Gilman's hardware store displays a gleaming array of the newest in winter shovels. Just inside their front door, in a top lit case is the new fangled heated windshield scraper you've seen on TV.

Teachers will wake up and upon looking out the window, smile while putting the kettle on, having earned respite from the usual morning routine.

If there is a true magic spell, they are definitely it. The snowflake's earned reputation for blanketing our small town with calm and serenity is generations earned.


imagined reaching for them


I spent a great majority of my youth staring at the stars and imagined reaching for them. I had a poster of the astronauts that reached the moon on the wall of my bedroom till I was 20. I had hanging models of lunar modules and the space shuttle.

I have this book from my childhood that tracks what my aspirations were and every year on the line where it says "what do I want to be when I grow up?" - it says 'Astronaut' or 'Airline Pilot' or any number of aspirations.

I was a smart kid and wanted to do smart things.

"Look at your grades, I'm always after you about how lazy you are, you are nobody's future astronaut," he said to me nonchalantly.

It's amazing looking back on those years how much impact that single conversation had on me.

Pilot. no.

Engineer. impossible.

School Teacher. never.

Forest Ranger? too hard, too much biology. no.

By middle school, all of my greatest career aspirations were dissuaded.

Pop has been gone now for sixteen years and I'm fifty-two years old.

Every time I'm out in the country and I look up at the stars I stop and sigh, replaying that conversation like it just happened. Why did I let myself spend so many years whispering to myself, "not for me."?

I stop, rewarding myself with a big smile, realizing that childhood tape is playing in my head. I hit the firm stop button on it, take a deep breath - and I purposefully look back up at the night sky and reach for the stars.
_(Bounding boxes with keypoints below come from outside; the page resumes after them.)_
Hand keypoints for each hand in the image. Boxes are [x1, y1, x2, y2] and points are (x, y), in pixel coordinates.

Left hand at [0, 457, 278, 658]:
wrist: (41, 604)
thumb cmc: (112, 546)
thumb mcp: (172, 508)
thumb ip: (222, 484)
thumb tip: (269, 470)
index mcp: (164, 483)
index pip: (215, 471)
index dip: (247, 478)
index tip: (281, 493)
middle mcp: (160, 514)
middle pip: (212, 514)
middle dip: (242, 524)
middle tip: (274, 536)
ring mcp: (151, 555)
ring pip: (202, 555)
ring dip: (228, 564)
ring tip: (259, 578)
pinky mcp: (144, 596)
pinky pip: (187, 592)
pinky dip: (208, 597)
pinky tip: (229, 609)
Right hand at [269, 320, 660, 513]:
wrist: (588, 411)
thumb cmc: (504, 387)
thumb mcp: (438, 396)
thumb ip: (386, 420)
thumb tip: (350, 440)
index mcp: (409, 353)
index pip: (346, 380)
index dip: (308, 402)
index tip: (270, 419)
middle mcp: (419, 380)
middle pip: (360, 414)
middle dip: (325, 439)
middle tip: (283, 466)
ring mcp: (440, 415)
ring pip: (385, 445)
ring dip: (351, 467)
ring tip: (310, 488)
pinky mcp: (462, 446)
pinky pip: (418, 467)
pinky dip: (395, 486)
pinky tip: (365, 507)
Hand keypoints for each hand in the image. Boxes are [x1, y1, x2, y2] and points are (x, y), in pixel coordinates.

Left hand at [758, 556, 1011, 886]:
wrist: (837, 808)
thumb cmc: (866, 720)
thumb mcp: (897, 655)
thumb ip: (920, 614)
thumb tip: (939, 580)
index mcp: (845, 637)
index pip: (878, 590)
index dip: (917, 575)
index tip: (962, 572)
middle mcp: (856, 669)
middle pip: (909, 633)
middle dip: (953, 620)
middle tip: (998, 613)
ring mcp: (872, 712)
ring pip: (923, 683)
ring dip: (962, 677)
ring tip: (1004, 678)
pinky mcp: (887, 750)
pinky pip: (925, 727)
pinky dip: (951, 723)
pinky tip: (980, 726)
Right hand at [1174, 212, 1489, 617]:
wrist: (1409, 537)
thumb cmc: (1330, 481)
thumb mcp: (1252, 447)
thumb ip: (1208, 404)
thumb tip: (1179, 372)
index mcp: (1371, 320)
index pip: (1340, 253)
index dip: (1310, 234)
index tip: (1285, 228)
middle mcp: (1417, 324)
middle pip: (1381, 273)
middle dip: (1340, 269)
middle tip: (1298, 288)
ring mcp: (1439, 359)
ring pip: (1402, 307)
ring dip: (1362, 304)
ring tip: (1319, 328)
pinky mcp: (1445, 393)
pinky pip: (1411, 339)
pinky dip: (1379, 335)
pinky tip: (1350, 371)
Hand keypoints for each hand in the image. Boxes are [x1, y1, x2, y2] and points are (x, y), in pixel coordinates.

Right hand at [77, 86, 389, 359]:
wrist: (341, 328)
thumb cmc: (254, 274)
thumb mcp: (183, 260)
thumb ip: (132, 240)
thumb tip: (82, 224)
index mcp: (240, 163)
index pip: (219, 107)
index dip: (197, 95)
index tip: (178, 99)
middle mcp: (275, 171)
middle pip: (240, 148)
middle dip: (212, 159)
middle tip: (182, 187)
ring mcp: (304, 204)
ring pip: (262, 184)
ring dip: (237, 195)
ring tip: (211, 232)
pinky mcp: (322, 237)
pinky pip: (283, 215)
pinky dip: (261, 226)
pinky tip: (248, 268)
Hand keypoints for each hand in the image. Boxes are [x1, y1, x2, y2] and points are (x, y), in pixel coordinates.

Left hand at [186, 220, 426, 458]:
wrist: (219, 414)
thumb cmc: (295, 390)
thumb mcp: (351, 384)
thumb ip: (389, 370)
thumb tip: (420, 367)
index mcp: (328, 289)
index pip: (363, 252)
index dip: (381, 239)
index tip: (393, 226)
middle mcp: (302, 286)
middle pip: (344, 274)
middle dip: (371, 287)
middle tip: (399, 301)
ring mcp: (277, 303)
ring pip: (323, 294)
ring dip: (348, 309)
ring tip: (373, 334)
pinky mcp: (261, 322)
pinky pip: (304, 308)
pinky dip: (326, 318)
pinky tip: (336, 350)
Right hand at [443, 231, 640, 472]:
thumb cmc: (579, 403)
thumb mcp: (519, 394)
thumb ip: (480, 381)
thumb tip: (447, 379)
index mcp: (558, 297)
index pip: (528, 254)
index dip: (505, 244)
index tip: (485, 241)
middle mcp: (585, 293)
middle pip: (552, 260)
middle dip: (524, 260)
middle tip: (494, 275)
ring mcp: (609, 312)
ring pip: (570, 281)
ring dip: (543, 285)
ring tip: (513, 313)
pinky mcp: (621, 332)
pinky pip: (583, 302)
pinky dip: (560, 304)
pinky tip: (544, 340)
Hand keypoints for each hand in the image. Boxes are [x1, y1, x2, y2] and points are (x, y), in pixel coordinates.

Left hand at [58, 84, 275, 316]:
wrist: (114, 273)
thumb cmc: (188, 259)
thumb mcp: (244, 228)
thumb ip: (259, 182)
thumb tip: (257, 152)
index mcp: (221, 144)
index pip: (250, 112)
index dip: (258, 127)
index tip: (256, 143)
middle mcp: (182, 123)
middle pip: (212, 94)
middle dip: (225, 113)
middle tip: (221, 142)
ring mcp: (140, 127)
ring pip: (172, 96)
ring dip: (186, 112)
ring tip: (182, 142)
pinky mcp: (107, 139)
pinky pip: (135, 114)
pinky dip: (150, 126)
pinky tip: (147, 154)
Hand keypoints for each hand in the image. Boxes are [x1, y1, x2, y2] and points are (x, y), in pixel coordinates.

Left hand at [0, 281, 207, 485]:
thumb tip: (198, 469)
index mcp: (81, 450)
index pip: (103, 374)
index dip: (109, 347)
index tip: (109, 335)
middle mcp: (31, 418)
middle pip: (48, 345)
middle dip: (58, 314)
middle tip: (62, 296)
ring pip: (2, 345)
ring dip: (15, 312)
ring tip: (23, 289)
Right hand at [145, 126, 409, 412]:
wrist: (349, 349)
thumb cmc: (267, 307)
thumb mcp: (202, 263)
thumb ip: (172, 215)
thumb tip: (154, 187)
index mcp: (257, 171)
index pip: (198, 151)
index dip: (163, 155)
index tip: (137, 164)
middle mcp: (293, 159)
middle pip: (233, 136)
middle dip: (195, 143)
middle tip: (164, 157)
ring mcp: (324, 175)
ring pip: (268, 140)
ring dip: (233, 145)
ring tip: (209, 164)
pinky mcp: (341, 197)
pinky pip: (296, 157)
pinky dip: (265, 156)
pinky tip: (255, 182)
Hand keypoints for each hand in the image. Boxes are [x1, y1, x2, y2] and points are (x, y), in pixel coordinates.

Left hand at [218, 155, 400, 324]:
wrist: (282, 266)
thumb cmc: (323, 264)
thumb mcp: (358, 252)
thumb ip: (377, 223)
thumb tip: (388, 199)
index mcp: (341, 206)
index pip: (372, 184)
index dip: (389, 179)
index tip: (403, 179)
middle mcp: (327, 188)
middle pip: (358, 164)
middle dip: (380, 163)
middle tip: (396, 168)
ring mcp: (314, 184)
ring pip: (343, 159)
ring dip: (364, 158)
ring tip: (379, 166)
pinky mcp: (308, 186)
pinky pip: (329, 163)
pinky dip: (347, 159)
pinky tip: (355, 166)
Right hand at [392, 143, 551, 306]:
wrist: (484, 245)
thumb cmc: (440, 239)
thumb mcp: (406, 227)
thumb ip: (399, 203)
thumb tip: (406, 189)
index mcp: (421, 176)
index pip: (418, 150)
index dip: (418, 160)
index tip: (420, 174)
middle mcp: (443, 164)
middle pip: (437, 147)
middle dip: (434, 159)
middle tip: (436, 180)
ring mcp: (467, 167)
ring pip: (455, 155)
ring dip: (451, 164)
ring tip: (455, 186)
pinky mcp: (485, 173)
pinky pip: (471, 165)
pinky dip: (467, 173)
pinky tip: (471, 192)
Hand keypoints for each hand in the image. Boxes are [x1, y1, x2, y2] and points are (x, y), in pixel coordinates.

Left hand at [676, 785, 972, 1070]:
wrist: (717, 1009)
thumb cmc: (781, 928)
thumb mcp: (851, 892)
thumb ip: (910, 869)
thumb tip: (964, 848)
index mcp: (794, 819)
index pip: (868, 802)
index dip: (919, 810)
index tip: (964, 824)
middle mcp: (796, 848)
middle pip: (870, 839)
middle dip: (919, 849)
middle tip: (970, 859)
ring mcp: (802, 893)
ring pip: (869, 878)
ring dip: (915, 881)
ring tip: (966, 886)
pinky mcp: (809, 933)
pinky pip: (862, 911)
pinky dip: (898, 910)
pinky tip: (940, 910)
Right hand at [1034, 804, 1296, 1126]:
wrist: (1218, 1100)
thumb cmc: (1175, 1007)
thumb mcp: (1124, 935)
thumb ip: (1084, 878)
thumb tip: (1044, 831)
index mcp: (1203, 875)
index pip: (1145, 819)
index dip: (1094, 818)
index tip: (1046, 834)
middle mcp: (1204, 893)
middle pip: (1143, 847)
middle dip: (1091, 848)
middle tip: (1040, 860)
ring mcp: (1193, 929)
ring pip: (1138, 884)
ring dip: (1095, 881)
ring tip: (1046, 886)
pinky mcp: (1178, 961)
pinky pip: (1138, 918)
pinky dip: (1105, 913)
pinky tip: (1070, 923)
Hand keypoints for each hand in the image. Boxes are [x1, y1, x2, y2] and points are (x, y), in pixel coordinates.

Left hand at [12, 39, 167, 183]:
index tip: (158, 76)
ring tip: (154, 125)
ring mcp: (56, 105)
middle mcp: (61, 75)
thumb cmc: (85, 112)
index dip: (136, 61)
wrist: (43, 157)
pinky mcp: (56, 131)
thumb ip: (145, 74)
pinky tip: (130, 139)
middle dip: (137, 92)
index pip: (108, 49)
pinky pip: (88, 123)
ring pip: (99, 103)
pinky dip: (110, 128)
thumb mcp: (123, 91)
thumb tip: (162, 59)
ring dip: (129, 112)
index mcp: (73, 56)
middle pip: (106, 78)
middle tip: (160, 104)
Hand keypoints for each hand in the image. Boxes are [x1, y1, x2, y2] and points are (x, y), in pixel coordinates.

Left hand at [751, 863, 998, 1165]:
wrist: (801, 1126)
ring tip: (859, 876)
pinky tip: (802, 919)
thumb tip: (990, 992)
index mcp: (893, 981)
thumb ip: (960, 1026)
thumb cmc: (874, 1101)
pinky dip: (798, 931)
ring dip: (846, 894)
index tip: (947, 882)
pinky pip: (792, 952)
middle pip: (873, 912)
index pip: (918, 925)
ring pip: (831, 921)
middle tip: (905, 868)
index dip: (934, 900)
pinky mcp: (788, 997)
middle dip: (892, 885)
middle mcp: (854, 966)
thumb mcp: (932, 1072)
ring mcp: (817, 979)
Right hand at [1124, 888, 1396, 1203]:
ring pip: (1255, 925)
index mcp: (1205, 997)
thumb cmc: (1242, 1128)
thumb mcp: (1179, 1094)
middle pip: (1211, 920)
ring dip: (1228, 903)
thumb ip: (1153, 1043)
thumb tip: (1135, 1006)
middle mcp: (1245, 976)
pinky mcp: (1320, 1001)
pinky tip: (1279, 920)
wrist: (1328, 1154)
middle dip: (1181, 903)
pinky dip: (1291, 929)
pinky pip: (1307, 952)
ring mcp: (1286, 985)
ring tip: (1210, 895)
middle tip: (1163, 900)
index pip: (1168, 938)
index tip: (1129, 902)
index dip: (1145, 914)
they don't be listening to me


The call came through for medical assistance from Stately Meadows at 2am. It's that large assisted living center over on Wilkers street?
We laughed in the ambulance on the way over about what kind of trouble could they possibly be in at this hour.

We parked and grabbed our kits. Standing out front was a clearly upset female nurse, smoking a cigarette.

"I'm Nurse Higgins, the night supervisor," she said, angrily extinguishing her cigarette with her foot, "Sorry ta bother ya'll but we've got a mess on our hands."

She leads us into the facility and up a wide staircase into a set of rooms labeled "EXERCISE FOR LIFE!" - and in the center of one the room was a group of six men in a pile on top of a twister board.

"I told these fools that Twister in your 90s was a bad idea, but they don't be listening to me."